The Tata Steel Group has said that it took an impairment charge of Rs 8,356 crore in Q4 FY’13.
“A significant portion of this impairment charge relates partly to the goodwill created on the acquisition of Corus Group plc in 2007, and partly to the assets of the business units that have been adversely affected by the severe contraction in demand, especially in the construction sector. The balance impairment relates to the assets in Tata Steel KZN in South Africa, Tata Steel Thailand and Tata Metaliks for Redi Plant”, n a press release, it said.
According to accounting experts, this is a one-time writing down of book value of the group’s assets – intangible (goodwill) and tangible assets (non-operating or operating with less than usual cash flow generation possibility).

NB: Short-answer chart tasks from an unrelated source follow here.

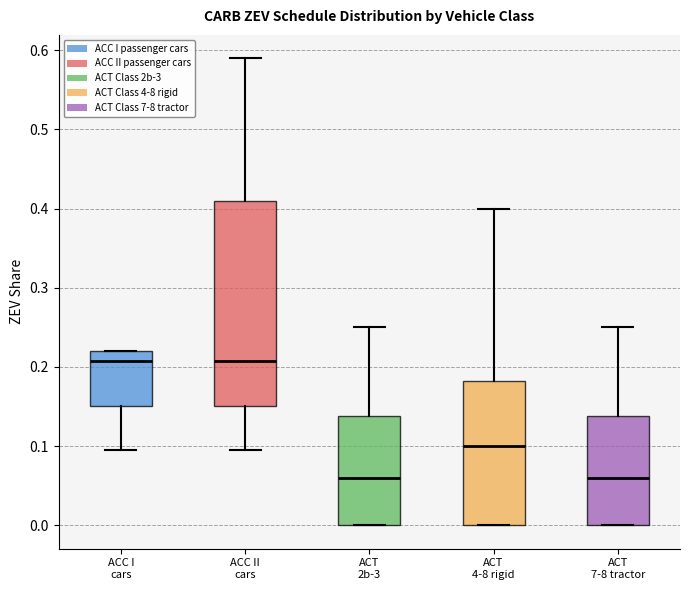

Reading left to right, read every box against the y-axis: the position of its median line, the range the box covers, and the ends of its whiskers. The values are not printed on the chart, so give them approximately, as read against the axis.

ACC I cars: median 0.21, box 0.15 to 0.22, whiskers 0.10 to 0.22
ACC II cars: median 0.21, box 0.15 to 0.41, whiskers 0.10 to 0.59
ACT 2b-3: median 0.06, box 0.00 to 0.14, whiskers 0.00 to 0.25
ACT 4-8 rigid: median 0.10, box 0.00 to 0.18, whiskers 0.00 to 0.40
ACT 7-8 tractor: median 0.06, box 0.00 to 0.14, whiskers 0.00 to 0.25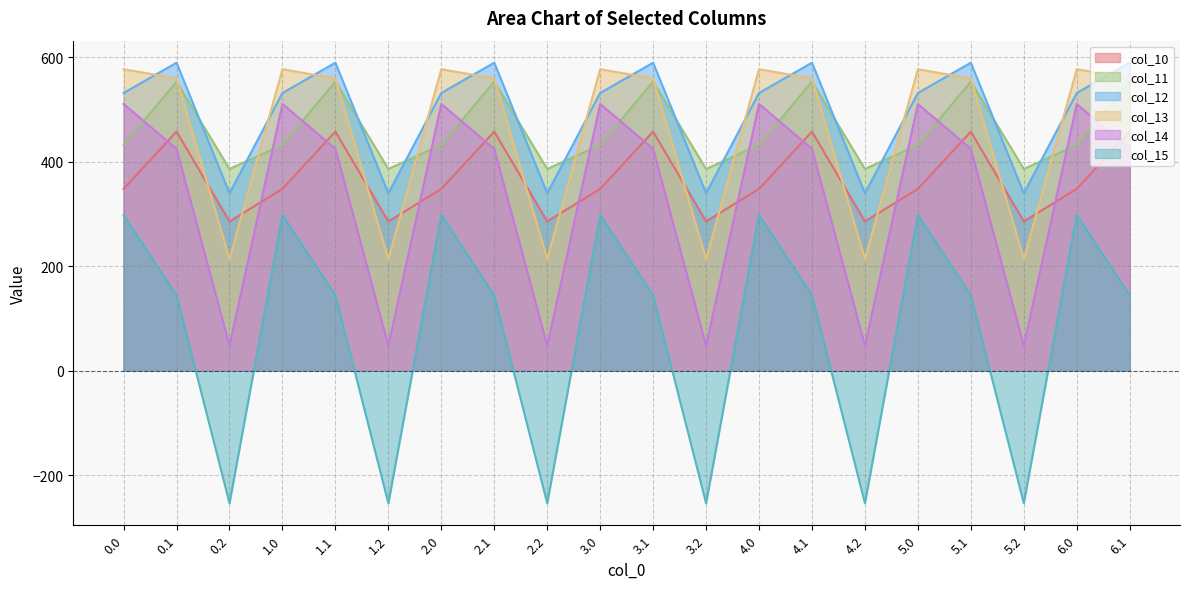

Count the number of categories in the chart.

20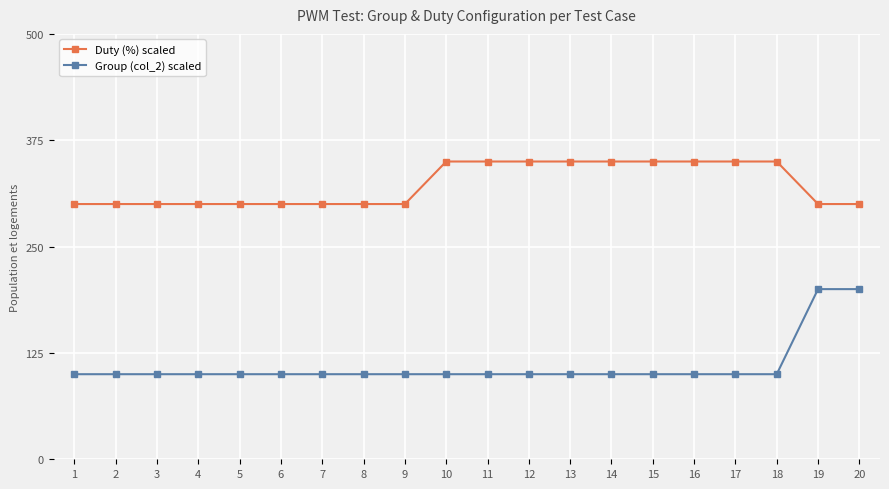

What is the difference between the second highest and second lowest values in the Duty (%) scaled series?

50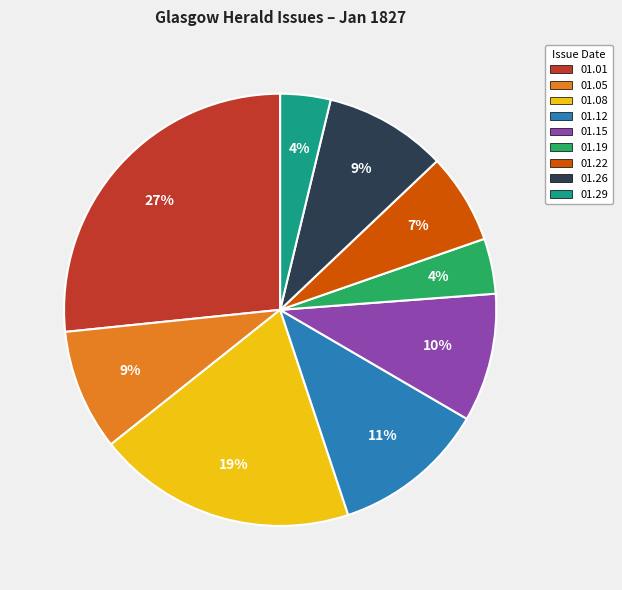

Is there a majority slice in this chart?

No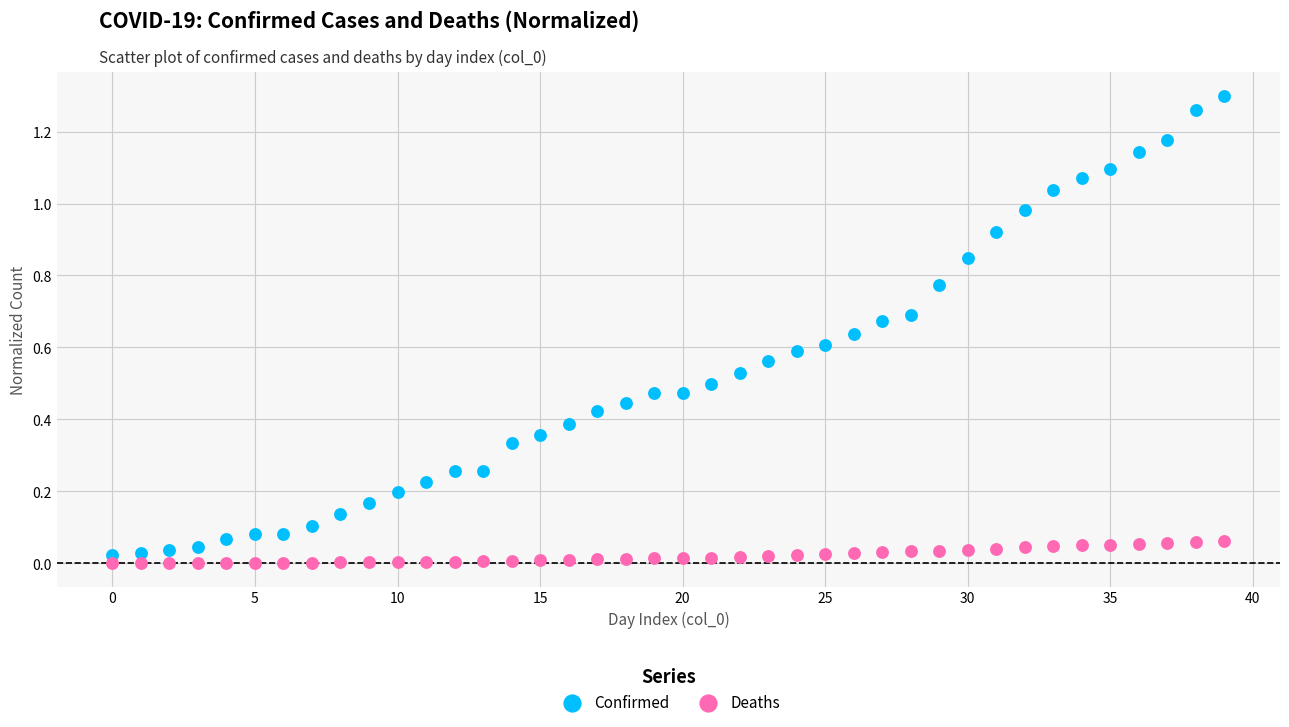

Which series reaches the maximum Y coordinate?

Confirmed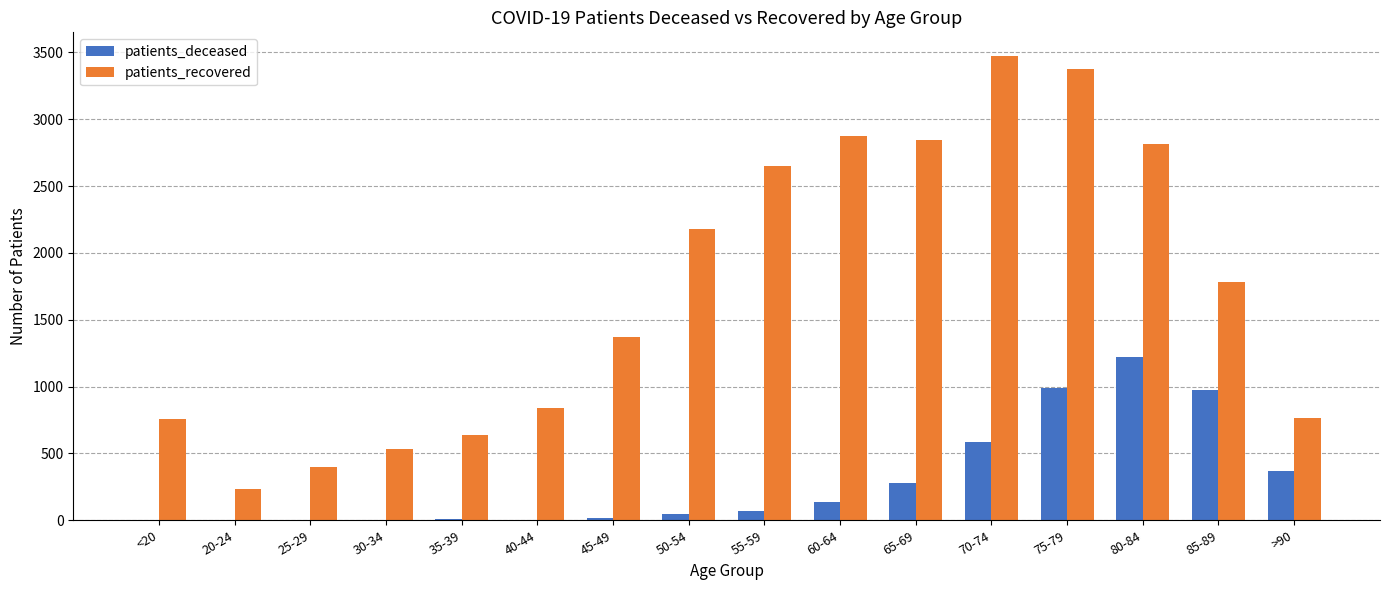

At which category is the sum across all series the highest?

75-79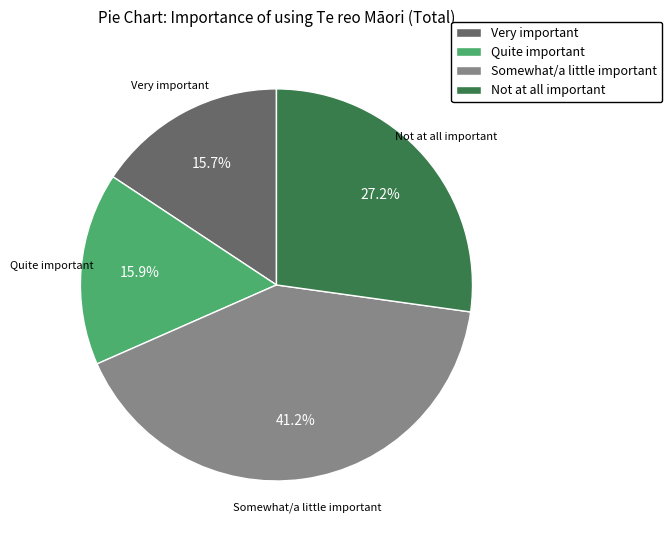

What is the ratio of the value at Very important to the value at Somewhat/a little important?

0.4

“The effect of this combined asset devaluation could be felt in the balance sheet as well as in profit and loss account as a loss,” explained the accounting head of a global consultancy firm.
The non-cash charge, Tata Steel said did “not affect any of its financial covenants and its funding position”.
The group, consisting of its Indian, European, South African and South East Asian operations, apprehending continuation of severely depressed conditions over the short-to-medium term has taken the impairment charge. It said steel demand fall “led to a downward revision of cashflow expectations and the valuation of the Groups’ European operations”.